> Activity: Reproduce verbatim all of the data given below, but do not carry over the images.

> Input material:
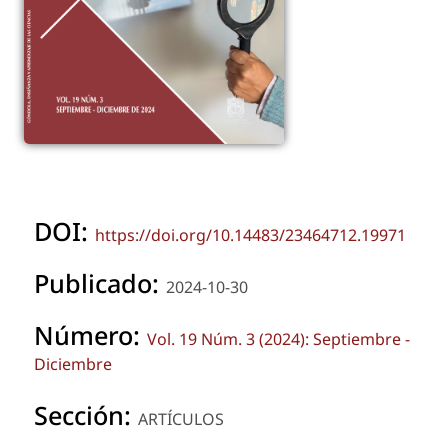
DOI:
https://doi.org/10.14483/23464712.19971
Publicado:
2024-10-30
Número:
Vol. 19 Núm. 3 (2024): Septiembre -
Diciembre
Sección:
ARTÍCULOS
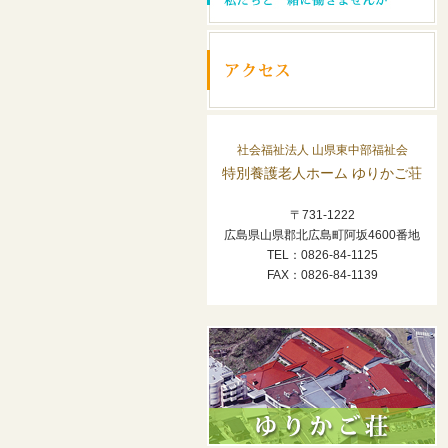
社会福祉法人 山県東中部福祉会
特別養護老人ホーム ゆりかご荘
〒731-1222
広島県山県郡北広島町阿坂4600番地
TEL：0826-84-1125
FAX：0826-84-1139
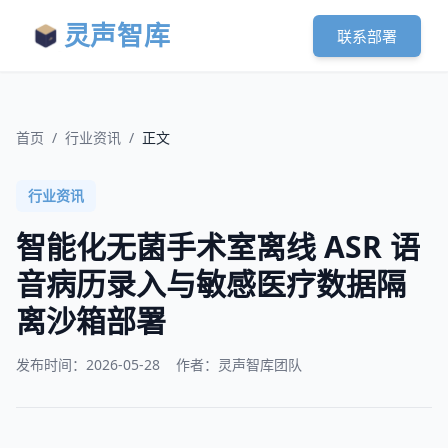
灵声智库
联系部署
首页
/
行业资讯
/
正文
行业资讯
智能化无菌手术室离线 ASR 语
音病历录入与敏感医疗数据隔
离沙箱部署
发布时间：
2026-05-28
作者：灵声智库团队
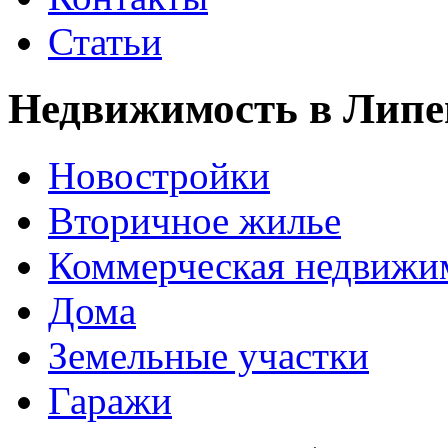
Статьи
Недвижимость в Липе
Новостройки
Вторичное жилье
Коммерческая недвижи
Дома
Земельные участки
Гаражи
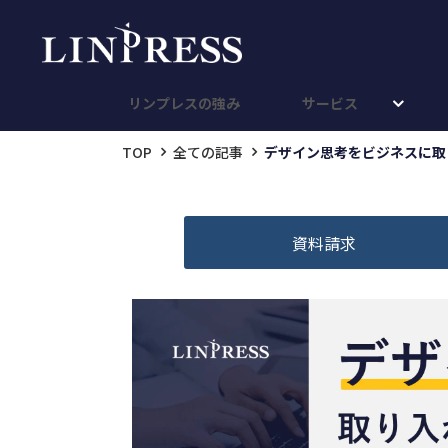
リンプレスの強み
サービス
TOP
全ての記事
デザイン思考をビジネスに取
資料請求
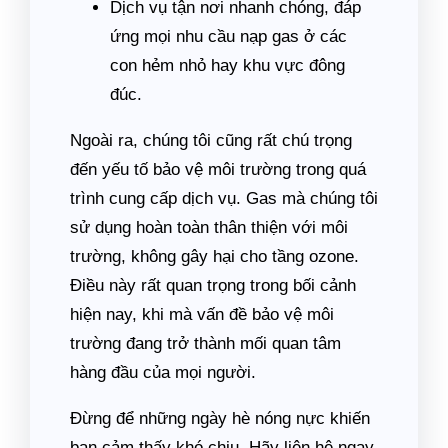
Dịch vụ tận nơi nhanh chóng, đáp
ứng mọi nhu cầu nạp gas ở các
con hẻm nhỏ hay khu vực đông
đúc.
Ngoài ra, chúng tôi cũng rất chú trọng
đến yếu tố bảo vệ môi trường trong quá
trình cung cấp dịch vụ. Gas mà chúng tôi
sử dụng hoàn toàn thân thiện với môi
trường, không gây hại cho tầng ozone.
Điều này rất quan trọng trong bối cảnh
hiện nay, khi mà vấn đề bảo vệ môi
trường đang trở thành mối quan tâm
hàng đầu của mọi người.
Đừng để những ngày hè nóng nực khiến
bạn cảm thấy khó chịu. Hãy liên hệ ngay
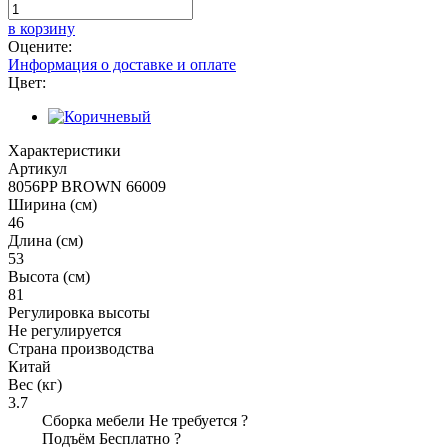
в корзину
Оцените:
Информация о доставке и оплате
Цвет:
Характеристики
Артикул
8056PP BROWN 66009
Ширина (см)
46
Длина (см)
53
Высота (см)
81
Регулировка высоты
Не регулируется
Страна производства
Китай
Вес (кг)
3.7
Сборка мебели
Не требуется
?
Подъём
Бесплатно
?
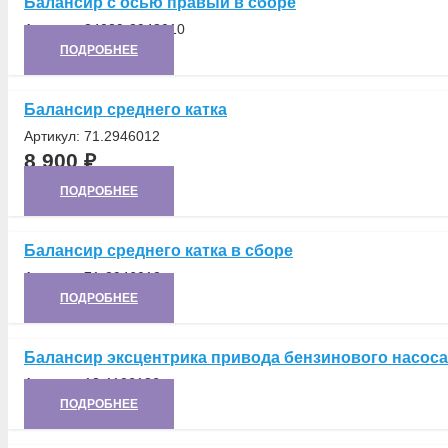
Балансир с осью правый в сборе
Артикул:
34039-2948010
ПОДРОБНЕЕ
Балансир среднего катка
Артикул:
71.2946012
8 900
₽
ПОДРОБНЕЕ
Балансир среднего катка в сборе
Артикул:
71-2946012
ПОДРОБНЕЕ
Балансир эксцентрика привода бензинового насоса
Артикул:
13-1106186
ПОДРОБНЕЕ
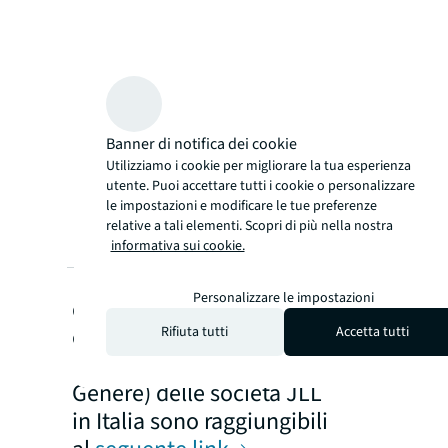
Banner di notifica dei cookie
Utilizziamo i cookie per migliorare la tua esperienza
utente. Puoi accettare tutti i cookie o personalizzare
le impostazioni e modificare le tue preferenze
relative a tali elementi. Scopri di più nella nostra
informativa sui cookie.
I Dati Societari, il Modello
Personalizzare le impostazioni
di Organizzazione Gestione
e Controllo e le Politiche
Rifiuta tutti
Accetta tutti
Interne (ISO e Parità di
Genere) delle società JLL
in Italia sono raggiungibili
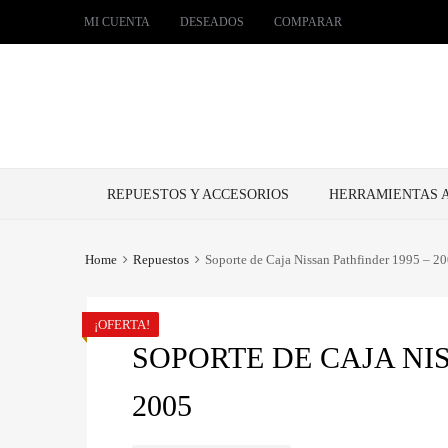
MI CUENTA
DESEADOS
COMPARAR
Skip
REPUESTOS Y ACCESORIOS
HERRAMIENTAS 
to
content
Home
Repuestos
Soporte de Caja Nissan Pathfinder 1995 – 2
¡OFERTA!
SOPORTE DE CAJA NIS
2005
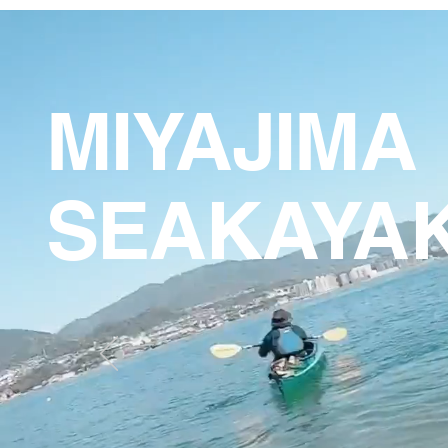
MIYAJIMA
SEAKAYA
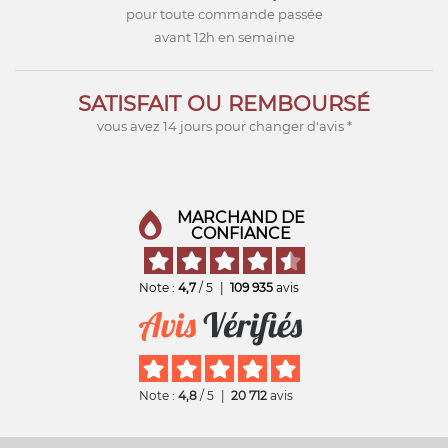
pour toute commande passée
avant 12h en semaine
SATISFAIT OU REMBOURSÉ
vous avez 14 jours pour changer d'avis *
MARCHAND DE
CONFIANCE
Note :
4,7
/ 5
|
109 935
avis
Note :
4,8
/ 5
|
20 712
avis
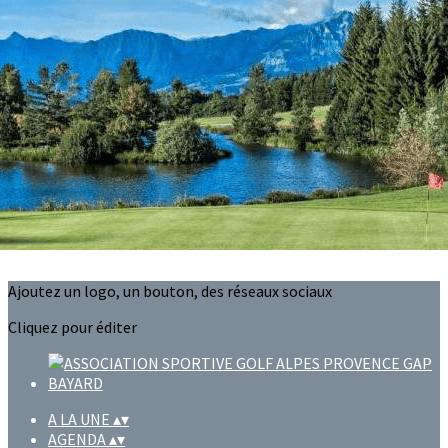
Exporter les lignes sélectionnées
Exporter toutes les colonnes
Exporter uniquement les colonnes affichées
Menu
?>
Images de la page d'accueil
Cliquez pour éditer
Ajoutez un logo, un bouton, des réseaux sociaux
Cliquez pour éditer
A LA UNE
▴
▾
AGENDA
▴
▾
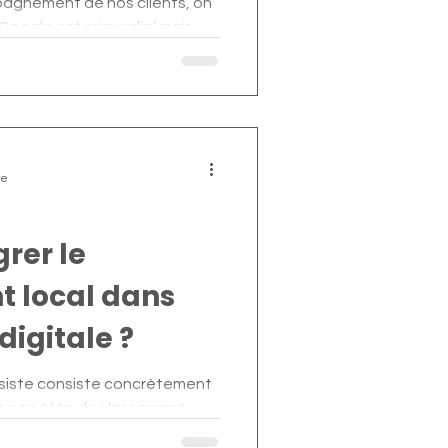
pagnement de nos clients, on
 Google est primordial mais
re
rer le
t local dans
digitale ?
siste consiste concrètement
ise en tête du classement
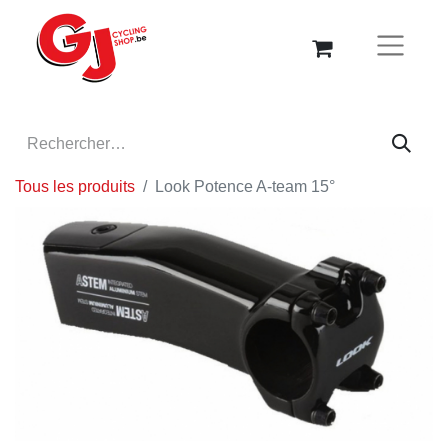
Tous les produits
Look Potence A-team 15°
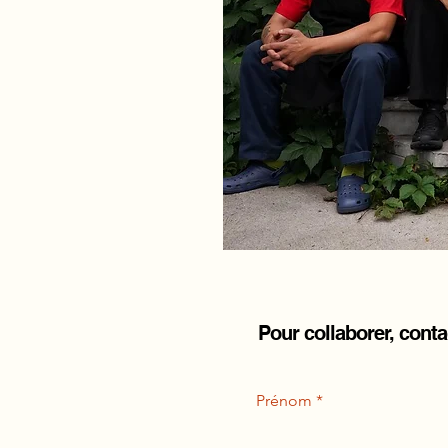
Pour collaborer, cont
Prénom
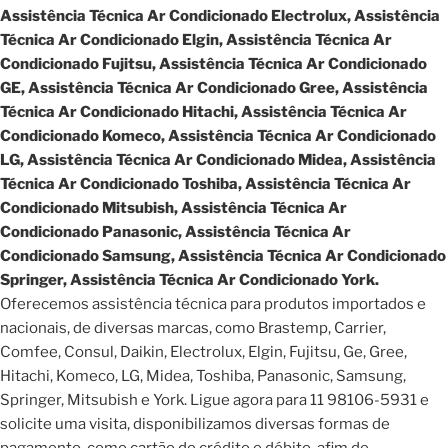
Assistência Técnica Ar Condicionado Electrolux, Assistência
Técnica Ar Condicionado Elgin, Assistência Técnica Ar
Condicionado Fujitsu, Assistência Técnica Ar Condicionado
GE, Assistência Técnica Ar Condicionado Gree, Assistência
Técnica Ar Condicionado Hitachi, Assistência Técnica Ar
Condicionado Komeco, Assistência Técnica Ar Condicionado
LG, Assistência Técnica Ar Condicionado Midea, Assistência
Técnica Ar Condicionado Toshiba, Assistência Técnica Ar
Condicionado Mitsubish, Assistência Técnica Ar
Condicionado Panasonic, Assistência Técnica Ar
Condicionado Samsung, Assistência Técnica Ar Condicionado
Springer, Assistência Técnica Ar Condicionado York.
Oferecemos assistência técnica para produtos importados e
nacionais, de diversas marcas, como Brastemp, Carrier,
Comfee, Consul, Daikin, Electrolux, Elgin, Fujitsu, Ge, Gree,
Hitachi, Komeco, LG, Midea, Toshiba, Panasonic, Samsung,
Springer, Mitsubish e York. Ligue agora para 11 98106-5931 e
solicite uma visita, disponibilizamos diversas formas de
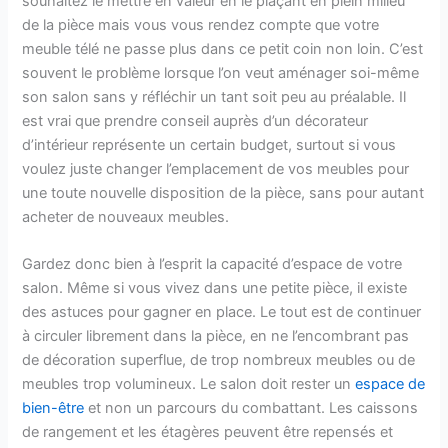
souhaitez le mettre en valeur en le plaçant en plein milieu
de la pièce mais vous vous rendez compte que votre
meuble télé ne passe plus dans ce petit coin non loin. C’est
souvent le problème lorsque l’on veut aménager soi-même
son salon sans y réfléchir un tant soit peu au préalable. Il
est vrai que prendre conseil auprès d’un décorateur
d’intérieur représente un certain budget, surtout si vous
voulez juste changer l’emplacement de vos meubles pour
une toute nouvelle disposition de la pièce, sans pour autant
acheter de nouveaux meubles.
Gardez donc bien à l’esprit la capacité d’espace de votre
salon. Même si vous vivez dans une petite pièce, il existe
des astuces pour gagner en place. Le tout est de continuer
à circuler librement dans la pièce, en ne l’encombrant pas
de décoration superflue, de trop nombreux meubles ou de
meubles trop volumineux. Le salon doit rester un
espace de
bien-être
et non un parcours du combattant. Les caissons
de rangement et les étagères peuvent être repensés et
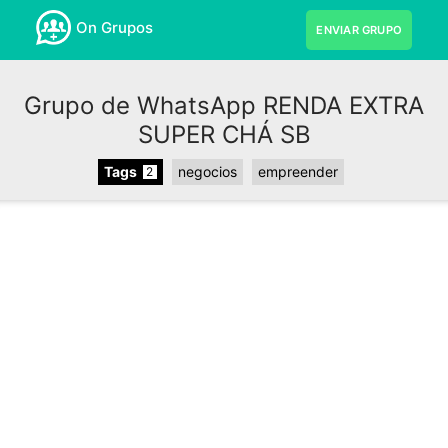
On Grupos
ENVIAR GRUPO
Grupo de WhatsApp RENDA EXTRA
SUPER CHÁ SB
Tags
negocios
empreender
2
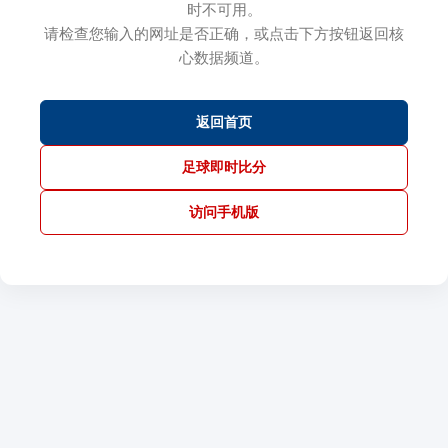
时不可用。
请检查您输入的网址是否正确，或点击下方按钮返回核
心数据频道。
返回首页
足球即时比分
访问手机版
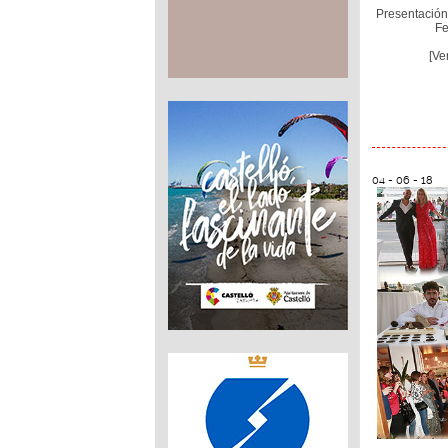
Presentación
Fe
[Ve
04 - 06 - 18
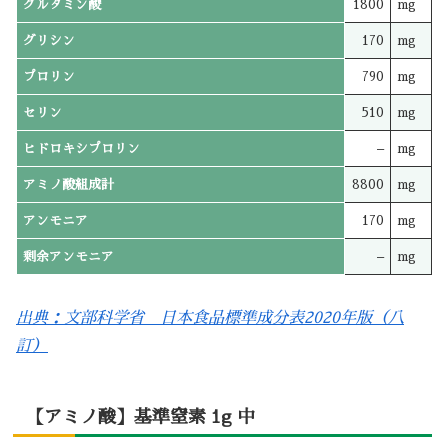
グルタミン酸
1800
mg
グリシン
170
mg
プロリン
790
mg
セリン
510
mg
ヒドロキシプロリン
–
mg
アミノ酸組成計
8800
mg
アンモニア
170
mg
剰余アンモニア
–
mg
出典：文部科学省 日本食品標準成分表2020年版（八
訂）
【アミノ酸】基準窒素 1g 中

> Reply to the exercise:
DOI:
https://doi.org/10.14483/23464712.19971
Publicado:
2024-10-30
Número:
Vol. 19 Núm. 3 (2024): Septiembre -
Diciembre
Sección:
ARTÍCULOS
社会福祉法人 山県東中部福祉会
特別養護老人ホーム ゆりかご荘
〒731-1222
広島県山県郡北広島町阿坂4600番地
TEL：0826-84-1125
FAX：0826-84-1139
灵声智库
联系部署
首页
/
行业资讯
/
正文
行业资讯
智能化无菌手术室离线 ASR 语
音病历录入与敏感医疗数据隔
离沙箱部署
发布时间：
2026-05-28
作者：灵声智库团队
Статьи
Недвижимость в Липе
Новостройки
Вторичное жилье
Коммерческая недвижи
Дома
Земельные участки
Гаражи
リンプレスの強み
サービス
TOP
全ての記事
デザイン思考をビジネスに取
資料請求
Dịch vụ tận nơi nhanh chóng, đáp
ứng mọi nhu cầu nạp gas ở các
con hẻm nhỏ hay khu vực đông
đúc.
Ngoài ra, chúng tôi cũng rất chú trọng
đến yếu tố bảo vệ môi trường trong quá
trình cung cấp dịch vụ. Gas mà chúng tôi
sử dụng hoàn toàn thân thiện với môi
trường, không gây hại cho tầng ozone.
Điều này rất quan trọng trong bối cảnh
hiện nay, khi mà vấn đề bảo vệ môi
trường đang trở thành mối quan tâm
hàng đầu của mọi người.
Đừng để những ngày hè nóng nực khiến
bạn cảm thấy khó chịu. Hãy liên hệ ngay
в корзину
Оцените:
Информация о доставке и оплате
Цвет:
Характеристики
Артикул
8056PP BROWN 66009
Ширина (см)
46
Длина (см)
53
Высота (см)
81
Регулировка высоты
Не регулируется
Страна производства
Китай
Вес (кг)
3.7
Сборка мебели
Не требуется
?
Подъём
Бесплатно
?
Балансир с осью правый в сборе
Артикул:
34039-2948010
ПОДРОБНЕЕ
Балансир среднего катка
Артикул:
71.2946012
8 900
₽
ПОДРОБНЕЕ
Балансир среднего катка в сборе
Артикул:
71-2946012
ПОДРОБНЕЕ
Балансир эксцентрика привода бензинового насоса
Артикул:
13-1106186
ПОДРОБНЕЕ
Banner di notifica dei cookie
Utilizziamo i cookie per migliorare la tua esperienza
utente. Puoi accettare tutti i cookie o personalizzare
le impostazioni e modificare le tue preferenze
relative a tali elementi. Scopri di più nella nostra
informativa sui cookie.
I Dati Societari, il Modello
Personalizzare le impostazioni
di Organizzazione Gestione
e Controllo e le Politiche
Rifiuta tutti
Accetta tutti
Interne (ISO e Parità di
Genere) delle società JLL
in Italia sono raggiungibili
MI CUENTA
DESEADOS
COMPARAR
Skip
REPUESTOS Y ACCESORIOS
HERRAMIENTAS 
to
content
Home
Repuestos
Soporte de Caja Nissan Pathfinder 1995 – 2
¡OFERTA!
SOPORTE DE CAJA NIS
2005
MIYAJIMA
SEAKAYA
pour toute commande passée
avant 12h en semaine
SATISFAIT OU REMBOURSÉ
vous avez 14 jours pour changer d'avis *
MARCHAND DE
CONFIANCE
Note :
4,7
/ 5
|
109 935
avis
Note :
4,8
/ 5
|
20 712
avis
Exporter les lignes sélectionnées
Exporter toutes les colonnes
Exporter uniquement les colonnes affichées
Menu
?>
Images de la page d'accueil
Cliquez pour éditer
Ajoutez un logo, un bouton, des réseaux sociaux
Cliquez pour éditer
A LA UNE
▴
▾
AGENDA
▴
▾
pagnement de nos clients, on
 Google est primordial mais
re
rer le
t local dans
digitale ?
siste consiste concrètement
ise en tête du classement
Tous les produits
Look Potence A-team 15°
Pour collaborer, cont
Prénom
Assistência Técnica Ar Condicionado Electrolux, Assistência
Técnica Ar Condicionado Elgin, Assistência Técnica Ar
Condicionado Fujitsu, Assistência Técnica Ar Condicionado
GE, Assistência Técnica Ar Condicionado Gree, Assistência
Técnica Ar Condicionado Hitachi, Assistência Técnica Ar
Condicionado Komeco, Assistência Técnica Ar Condicionado
LG, Assistência Técnica Ar Condicionado Midea, Assistência
Técnica Ar Condicionado Toshiba, Assistência Técnica Ar
Condicionado Mitsubish, Assistência Técnica Ar
Condicionado Panasonic, Assistência Técnica Ar
Condicionado Samsung, Assistência Técnica Ar Condicionado
Springer, Assistência Técnica Ar Condicionado York.
Oferecemos assistência técnica para produtos importados e
nacionais, de diversas marcas, como Brastemp, Carrier,
Comfee, Consul, Daikin, Electrolux, Elgin, Fujitsu, Ge, Gree,
Hitachi, Komeco, LG, Midea, Toshiba, Panasonic, Samsung,
Springer, Mitsubish e York. Ligue agora para 11 98106-5931 e
solicite uma visita, disponibilizamos diversas formas de
souhaitez le mettre en valeur en le plaçant en plein milieu
de la pièce mais vous vous rendez compte que votre
meuble télé ne passe plus dans ce petit coin non loin. C’est
souvent le problème lorsque l’on veut aménager soi-même
son salon sans y réfléchir un tant soit peu au préalable. Il
est vrai que prendre conseil auprès d’un décorateur
d’intérieur représente un certain budget, surtout si vous
voulez juste changer l’emplacement de vos meubles pour
une toute nouvelle disposition de la pièce, sans pour autant
acheter de nouveaux meubles.
Gardez donc bien à l’esprit la capacité d’espace de votre
salon. Même si vous vivez dans une petite pièce, il existe
des astuces pour gagner en place. Le tout est de continuer
à circuler librement dans la pièce, en ne l’encombrant pas
de décoration superflue, de trop nombreux meubles ou de
meubles trop volumineux. Le salon doit rester un
espace de
bien-être
et non un parcours du combattant. Les caissons
de rangement et les étagères peuvent être repensés et
On Grupos
ENVIAR GRUPO
Grupo de WhatsApp RENDA EXTRA
SUPER CHÁ SB
Tags
negocios
empreender
2
时不可用。
请检查您输入的网址是否正确，或点击下方按钮返回核
心数据频道。
返回首页
足球即时比分
访问手机版
Presentación
Fe
[Ve
04 - 06 - 18
グルタミン酸
1800
mg
グリシン
170
mg
プロリン
790
mg
セリン
510
mg
ヒドロキシプロリン
–
mg
アミノ酸組成計
8800
mg
アンモニア
170
mg
剰余アンモニア
–
mg
出典：文部科学省 日本食品標準成分表2020年版（八
訂）
【アミノ酸】基準窒素 1g 中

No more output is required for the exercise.